Fishbein sent a letter regarding the incident to students and parents on Wednesday afternoon, stressing that parents need to be partners to prevent the production and distribution of illicit images.
“We can use this situation as a learning experience, an educational experience,” the superintendent said Thursday, adding the event has become a distraction at the high school. “We certainly teach our students about the danger of social media.”
Ridgewood police have been investigating the scandal with the Bergen County Prosecutor’s Office and have established an amnesty period for students to delete the images/video without fear of prosecution. The amnesty expires Monday morning at 7 a.m.

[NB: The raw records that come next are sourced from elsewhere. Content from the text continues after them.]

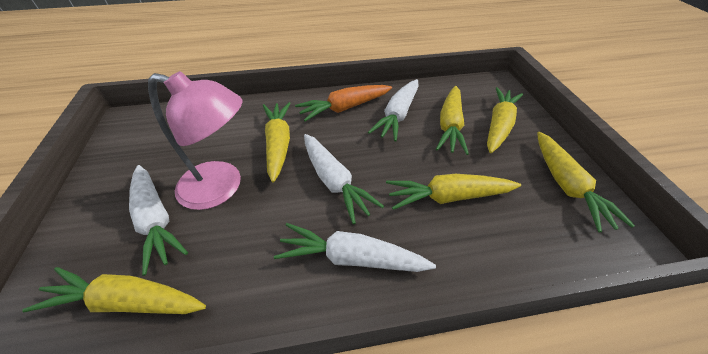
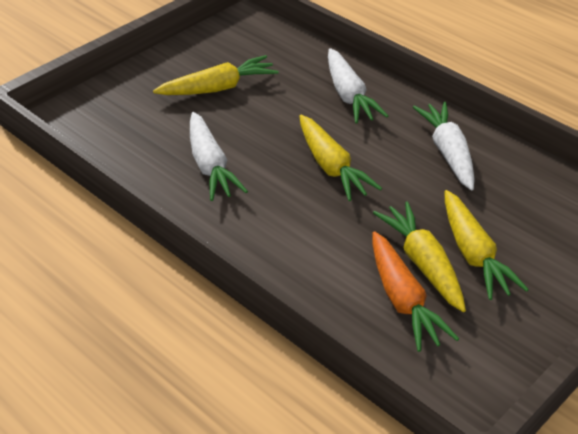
pink lamp: 1 -> 0
white carrot: 4 -> 3
yellow carrot: 6 -> 4

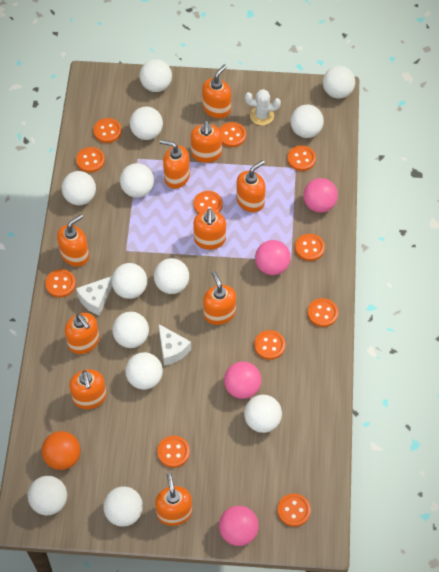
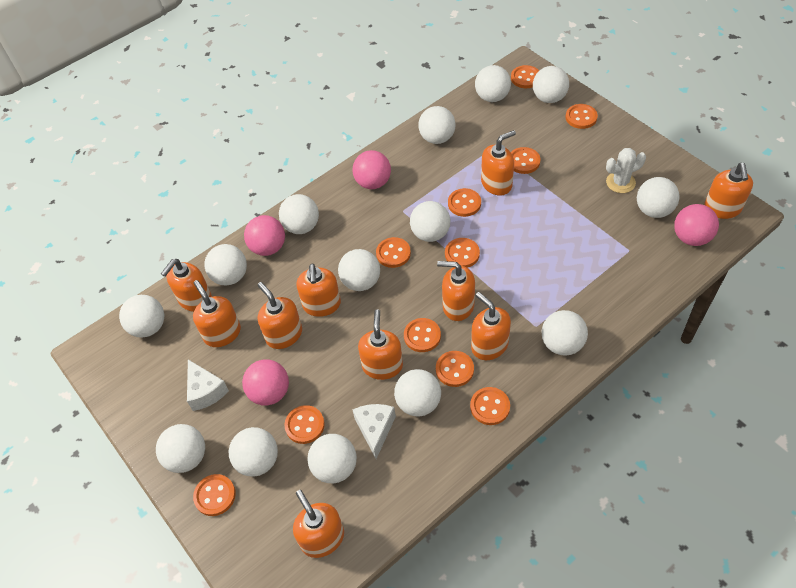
orange ball: 1 -> 0
white ball: 13 -> 14

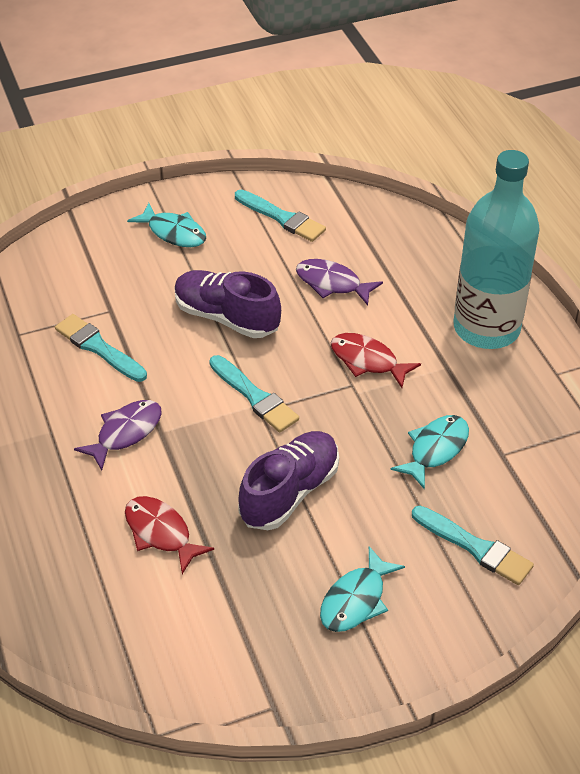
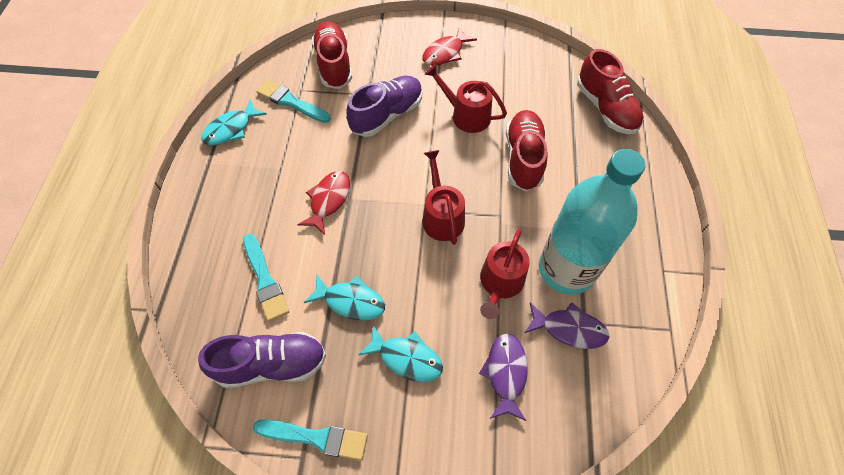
red shoe: 0 -> 3
red watering can: 0 -> 3
turquoise brush: 4 -> 3

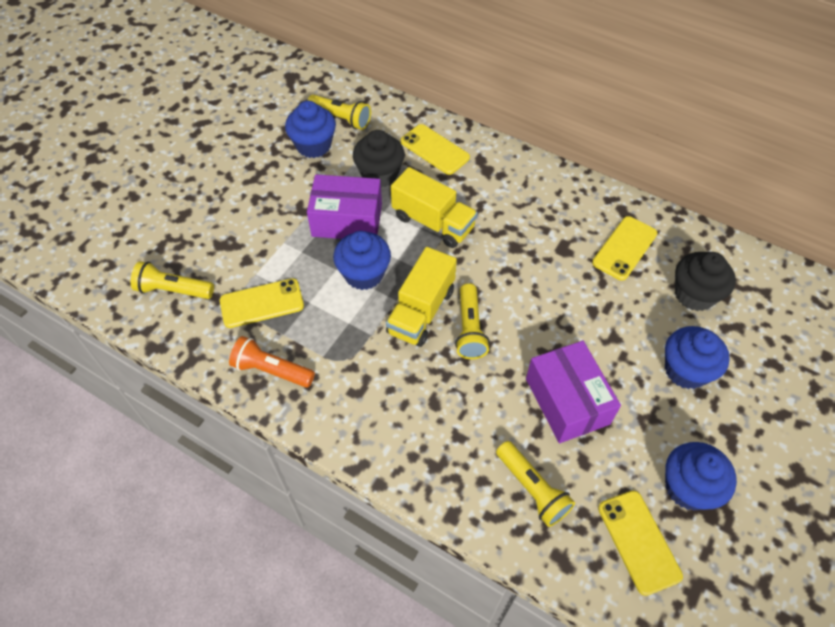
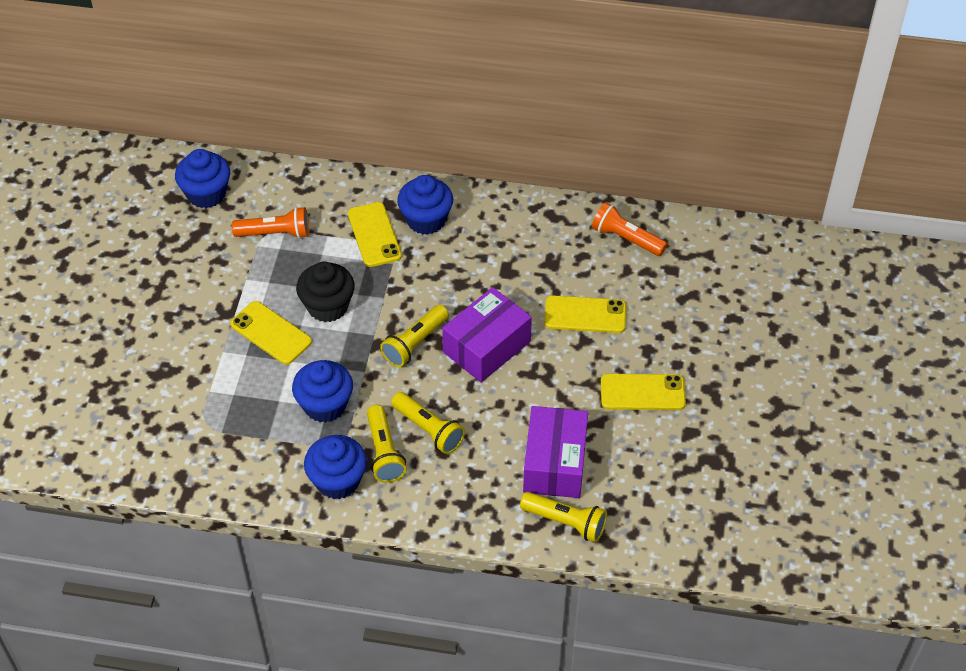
black cupcake: 2 -> 1
orange flashlight: 1 -> 2
yellow truck: 2 -> 0

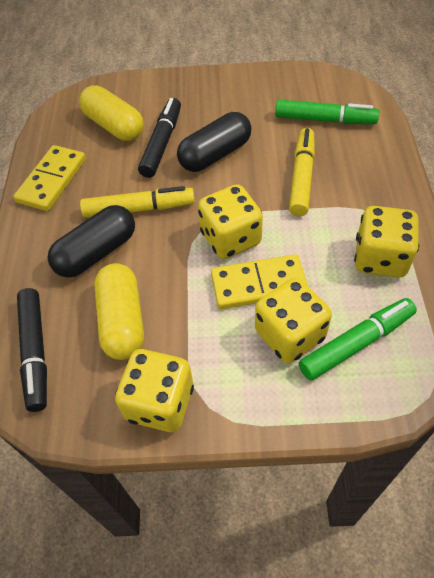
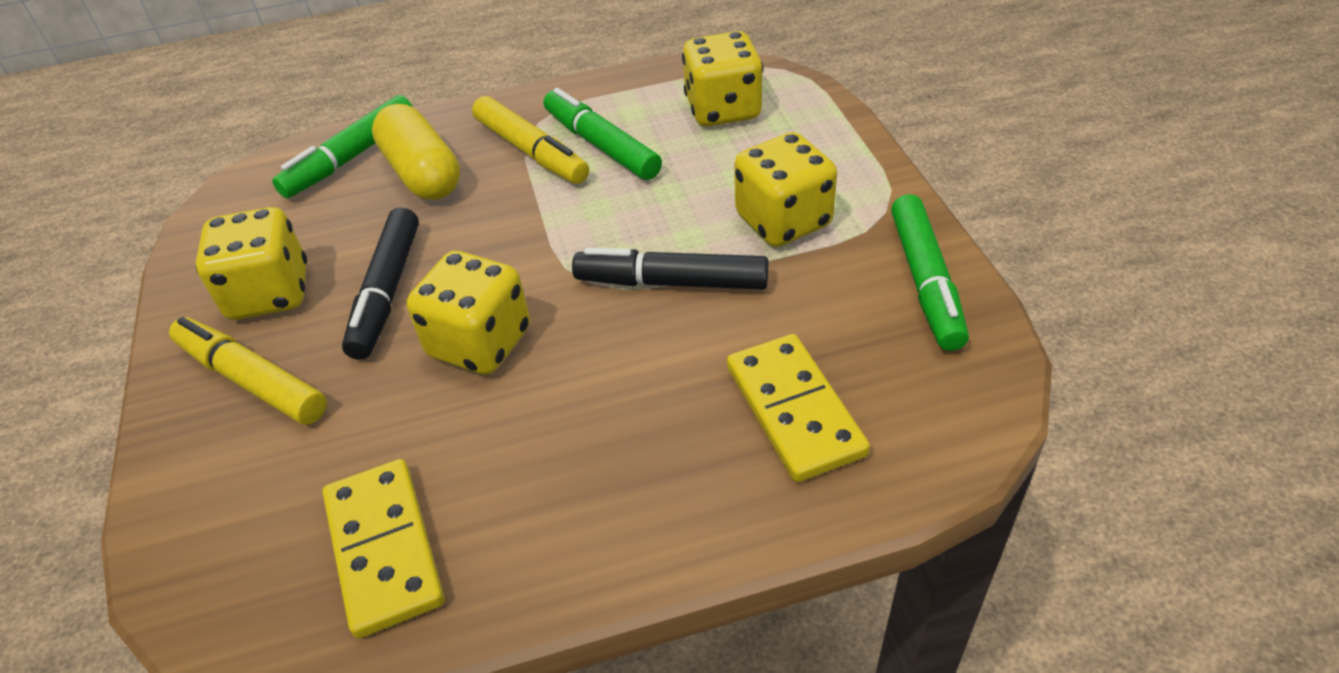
black capsule: 2 -> 0
green marker: 2 -> 3
yellow capsule: 2 -> 1

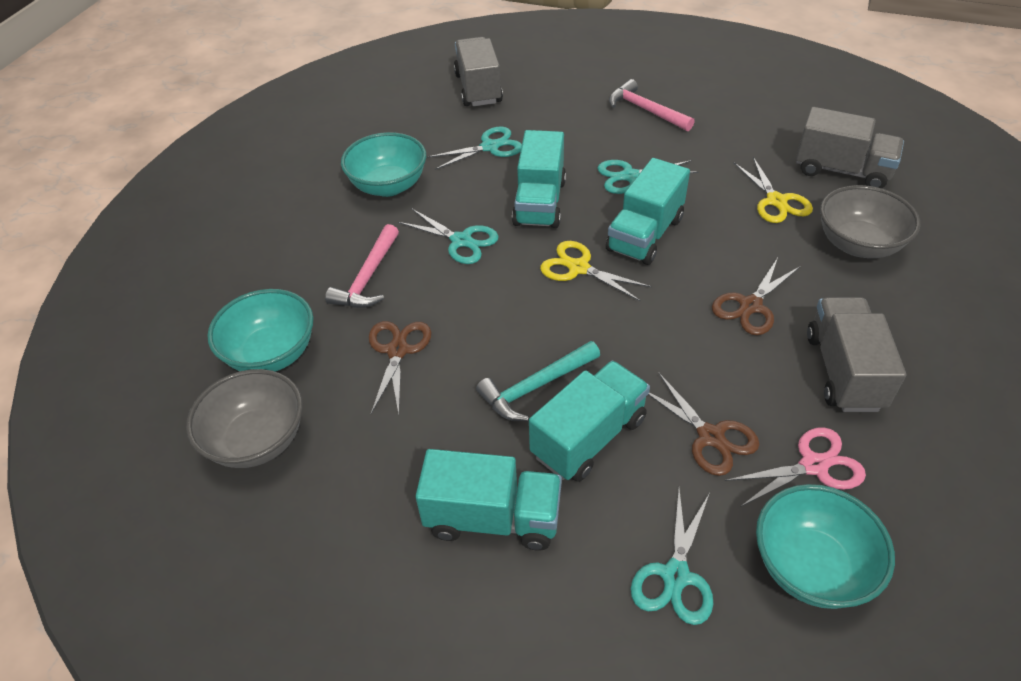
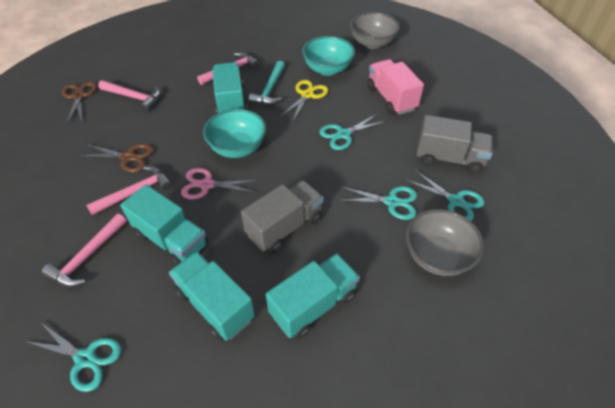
brown scissors: 3 -> 2
grey truck: 3 -> 2
pink hammer: 2 -> 4
pink truck: 0 -> 1
turquoise bowl: 3 -> 2
yellow scissors: 2 -> 1

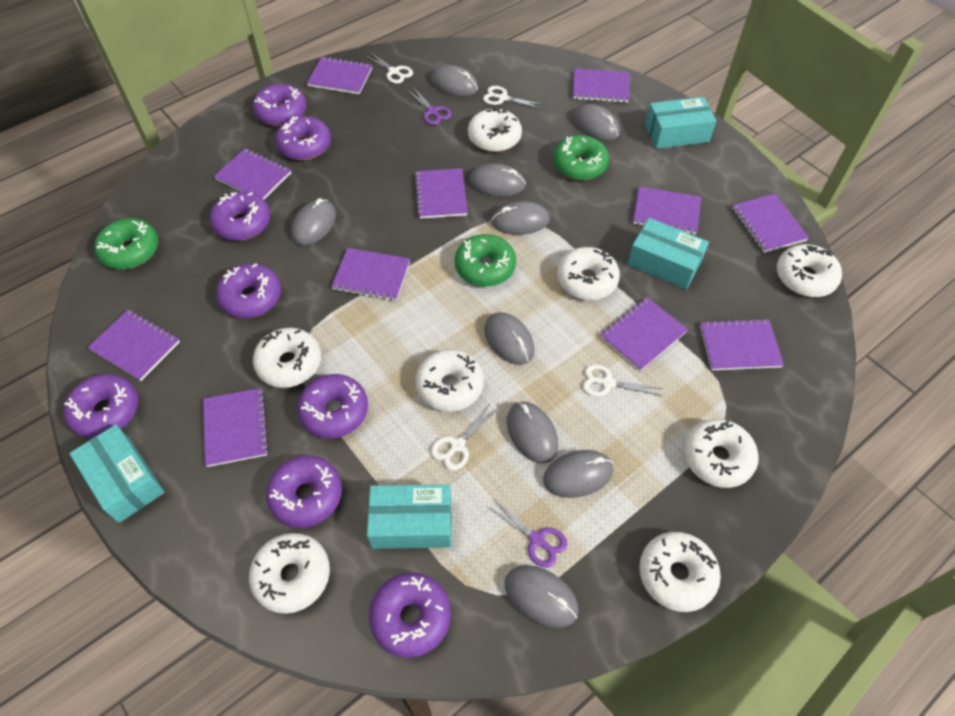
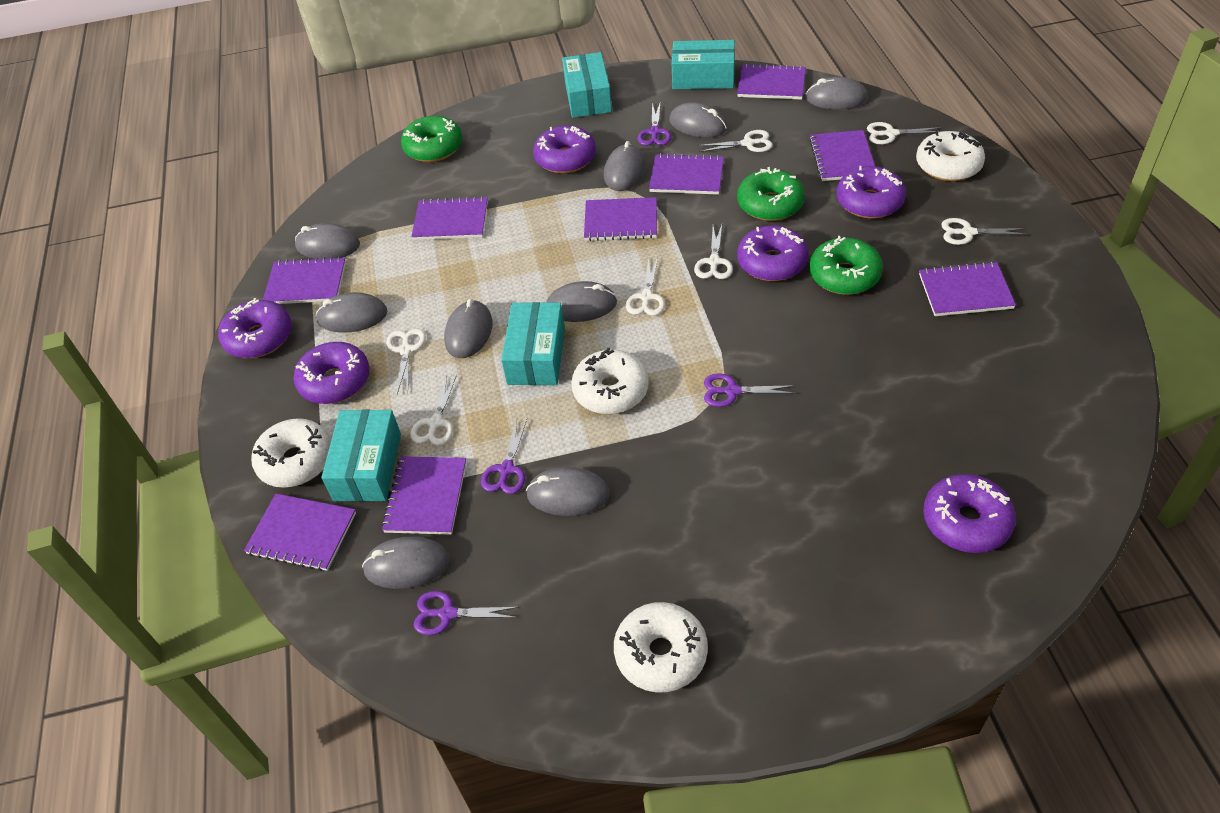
purple donut: 8 -> 6
purple notebook: 11 -> 9
purple scissors: 2 -> 4
white donut: 8 -> 4
white scissors: 4 -> 7

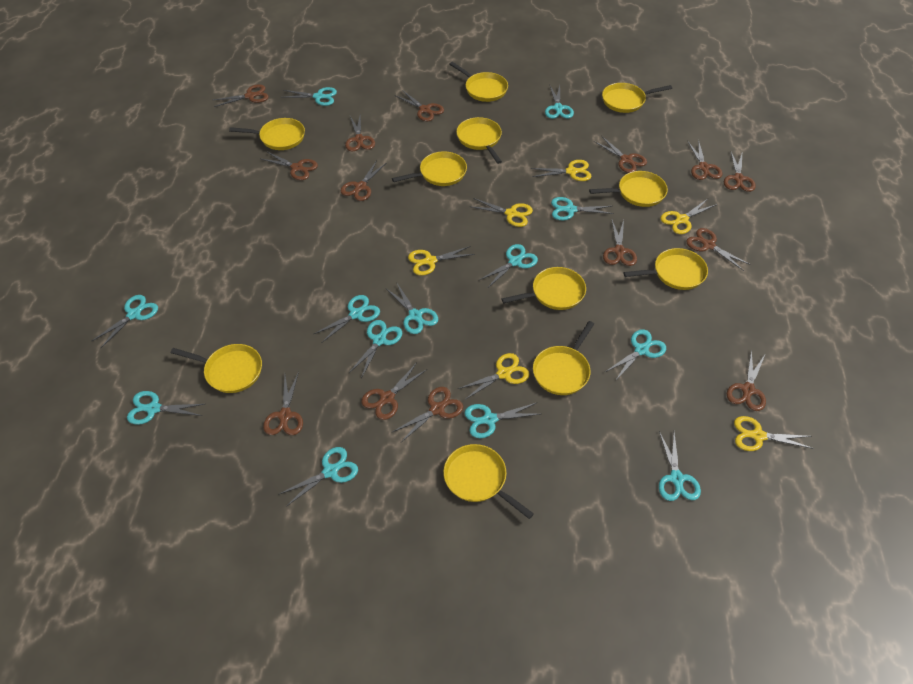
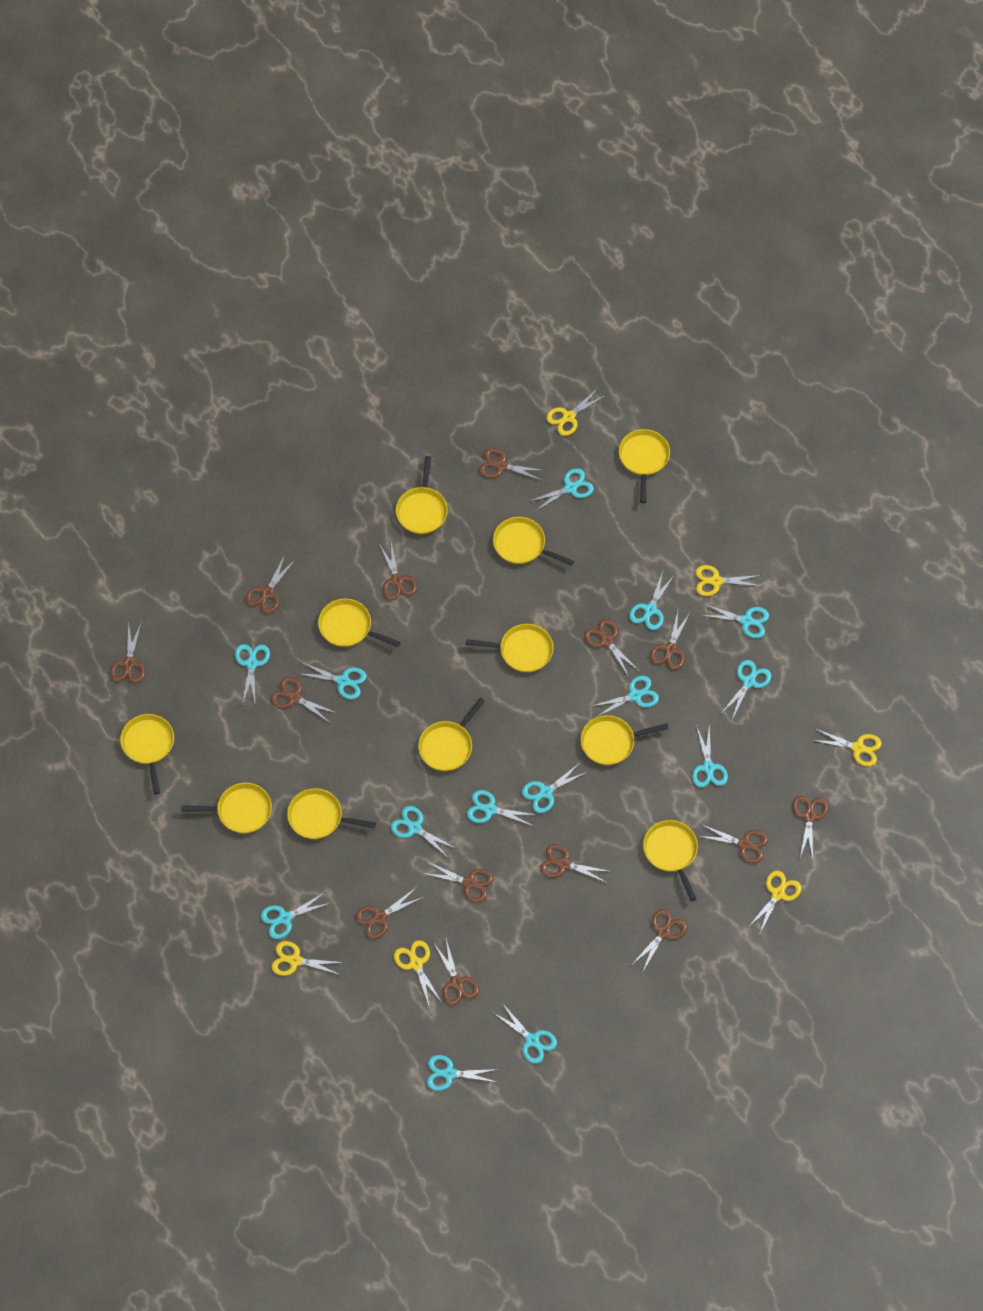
turquoise scissors: 13 -> 14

If found with images after Monday morning, students could be charged with “delinquency complaints” and adults with possession of child pornography, authorities said.
Ridgewood Police Chief John Ward said he did not know the exact number of girls who participated, but confirmed there were several of them. The police chief said he was not at liberty to comment specifically on whether an Instagram gallery containing the images went live, but said the amnesty clause only applies to those who are possessing or forwarding the images.
The students involved in the scandal will be spoken to individually, Fishbein said, adding that counselors are available to distressed students.
In response to a reporter’s question about a “non-chalant attitude” from some students, Fishbein called it a fairly normal adolescent reaction.
“Remember, they’re growing up in a different time than we were. This is a battle in a long war. You can say that with technology, you can say that with drug and alcohol education. Again, we try to partner with parents because in this case the incident happened outside of school after school hours…”
Fishbein didn’t know how widespread the practice is, but acknowledged many students use SnapChat and Instagram.
“To say this is rampant, I wouldn’t know if that’s accurate or not accurate. But these things do occur in this village and in other municipalities…We don’t know everything that occurs at every house in this community and that’s where it occurred.”
“Usually things are kept secretive for some period of time and then they do come out and we do address it,” Fishbein said.
Although there’s a clear danger with misusing technology, many students use it responsibly, he remarked. Super Science Saturday offers a glimpse of the ingenuity of Ridgewood’s students, he said.
“There is some evil but the vast majority of it [technology] leads to creativity. I hope someday someone from this community cures cancer or something like that.”